EXERCISE AIM: Once you reach the line containing "- [Commands](#commands)" in the entries below, write out that line and each one after it down to the line containing "[aeson]: http://hackage.haskell.org/package/aeson", exactly and with nothing added.

(Extracted data entries)
+-------+

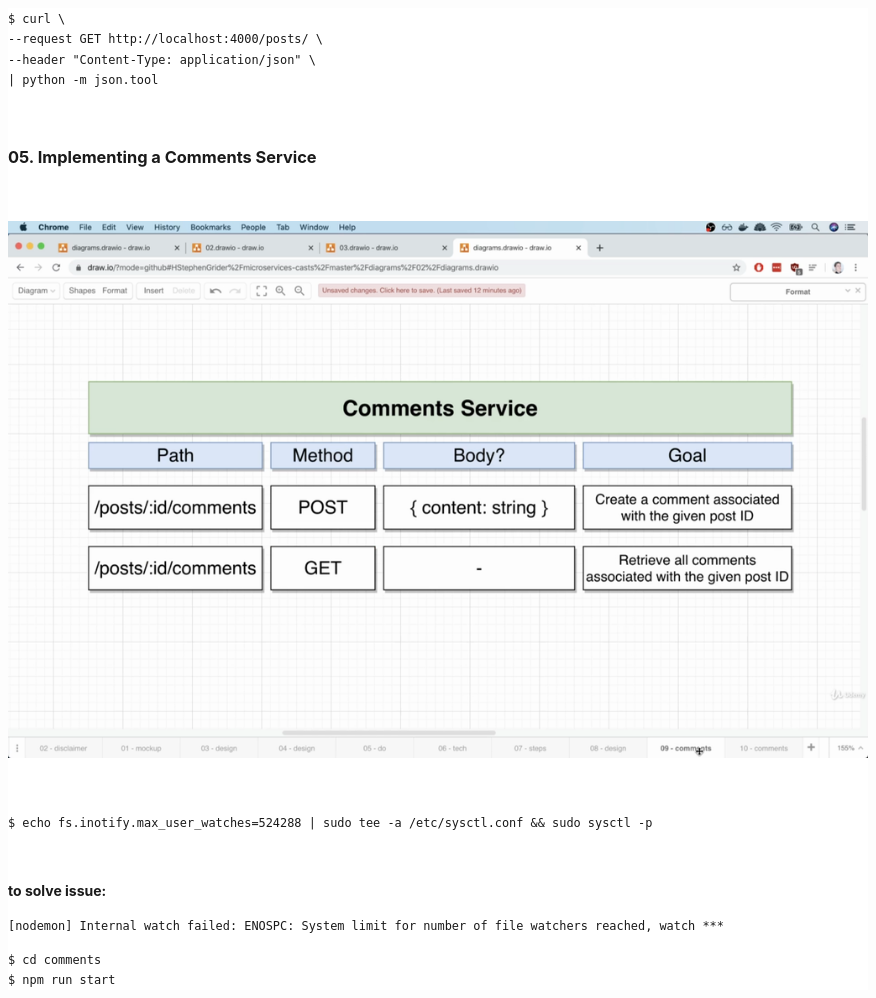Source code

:     $ curl \
    --request GET http://localhost:4000/posts/ \
    --header "Content-Type: application/json" \
    | python -m json.tool

<br/>

### 05. Implementing a Comments Service

<br/>

![Application](/img/pic-02-04.png?raw=true)

<br/>

    $ echo fs.inotify.max_user_watches=524288 | sudo tee -a /etc/sysctl.conf && sudo sysctl -p

<br/>

**to solve issue:**

```
[nodemon] Internal watch failed: ENOSPC: System limit for number of file watchers reached, watch ***
```

    $ cd comments
    $ npm run start
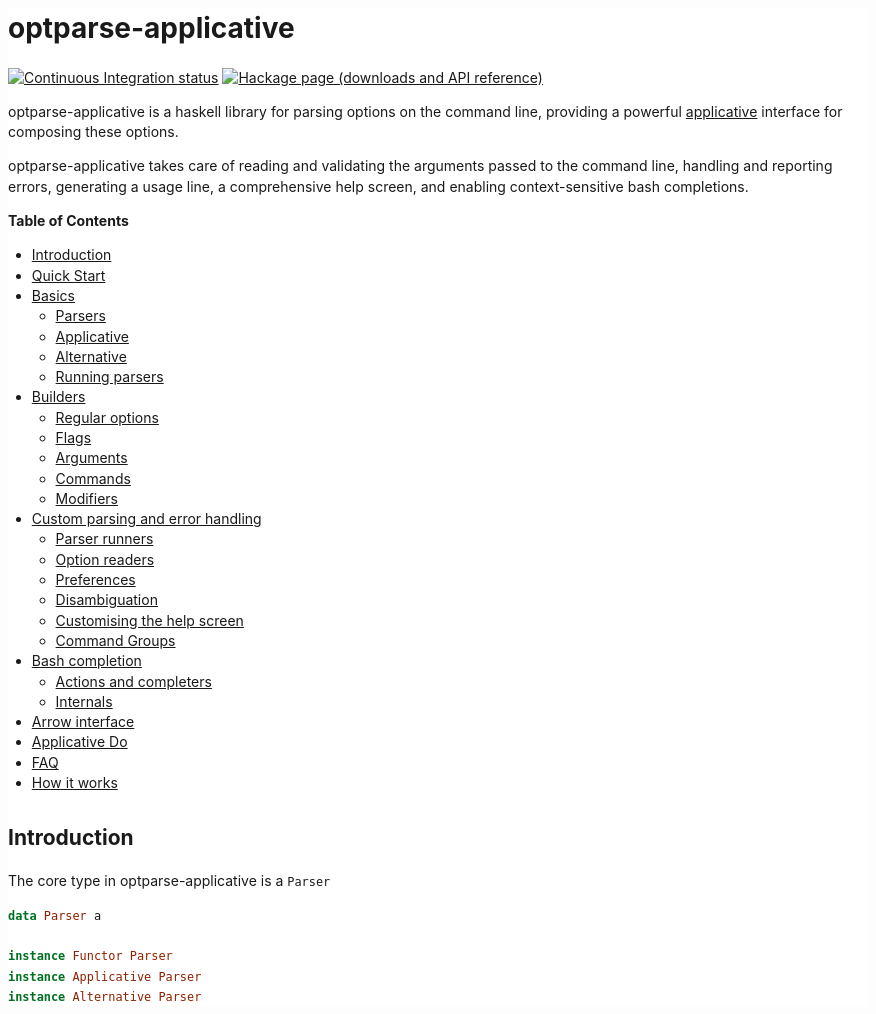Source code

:# optparse-applicative

[![Continuous Integration status][status-png]][status]
[![Hackage page (downloads and API reference)][hackage-png]][hackage]

optparse-applicative is a haskell library for parsing options on
the command line, providing a powerful [applicative] interface
for composing these options.

optparse-applicative takes care of reading and validating the
arguments passed to the command line, handling and reporting errors,
generating a usage line, a comprehensive help screen, and enabling
context-sensitive bash completions.

**Table of Contents**

- [Introduction](#introduction)
- [Quick Start](#quick-start)
- [Basics](#Basics)
    - [Parsers](#parsers)
    - [Applicative](#applicative)
    - [Alternative](#alternative)
    - [Running parsers](#running-parsers)
- [Builders](#builders)
    - [Regular options](#regular-options)
    - [Flags](#flags)
    - [Arguments](#arguments)
    - [Commands](#commands)
    - [Modifiers](#modifiers)
- [Custom parsing and error handling](#custom-parsing-and-error-handling)
    - [Parser runners](#parser-runners)
    - [Option readers](#option-readers)
    - [Preferences](#preferences)
    - [Disambiguation](#disambiguation)
    - [Customising the help screen](#customising-the-help-screen)
    - [Command Groups](#command-groups)
- [Bash completion](#bash-completion)
    - [Actions and completers](#actions-and-completers)
    - [Internals](#internals)
- [Arrow interface](#arrow-interface)
- [Applicative Do](#applicative-do)
- [FAQ](#faq)
- [How it works](#how-it-works)

## Introduction

The core type in optparse-applicative is a `Parser`

```haskell
data Parser a

instance Functor Parser
instance Applicative Parser
instance Alternative Parser
```


 [aeson]: http://hackage.haskell.org/package/aeson
 [applicative]: http://hackage.haskell.org/package/base/docs/Control-Applicative.html
 [arrows]: http://www.haskell.org/arrows/syntax.html
 [attoparsec]: http://hackage.haskell.org/package/attoparsec
 [bash documentation]: http://www.gnu.org/software/bash/manual/html_node/Programmable-Completion-Builtins.html
 [blog]: http://paolocapriotti.com/blog/2012/04/27/applicative-option-parser/
 [hackage]: http://hackage.haskell.org/package/optparse-applicative
 [hackage-png]: http://img.shields.io/hackage/v/optparse-applicative.svg
 [monoid]: http://hackage.haskell.org/package/base/docs/Data-Monoid.html
 [semigroup]: http://hackage.haskell.org/package/base/docs/Data-Semigroup.html
 [parsec]: http://hackage.haskell.org/package/parsec
 [status]: http://travis-ci.org/pcapriotti/optparse-applicative?branch=master
 [status-png]: https://api.travis-ci.org/pcapriotti/optparse-applicative.svg
 [ansi-wl-pprint]: http://hackage.haskell.org/package/ansi-wl-pprint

+-------+

WRITTEN RESPONSE:
    - [Commands](#commands)
    - [Modifiers](#modifiers)
- [Custom parsing and error handling](#custom-parsing-and-error-handling)
    - [Parser runners](#parser-runners)
    - [Option readers](#option-readers)
    - [Preferences](#preferences)
    - [Disambiguation](#disambiguation)
    - [Customising the help screen](#customising-the-help-screen)
    - [Command Groups](#command-groups)
- [Bash completion](#bash-completion)
    - [Actions and completers](#actions-and-completers)
    - [Internals](#internals)
- [Arrow interface](#arrow-interface)
- [Applicative Do](#applicative-do)
- [FAQ](#faq)
- [How it works](#how-it-works)

## Introduction

The core type in optparse-applicative is a `Parser`

```haskell
data Parser a

instance Functor Parser
instance Applicative Parser
instance Alternative Parser
```


 [aeson]: http://hackage.haskell.org/package/aeson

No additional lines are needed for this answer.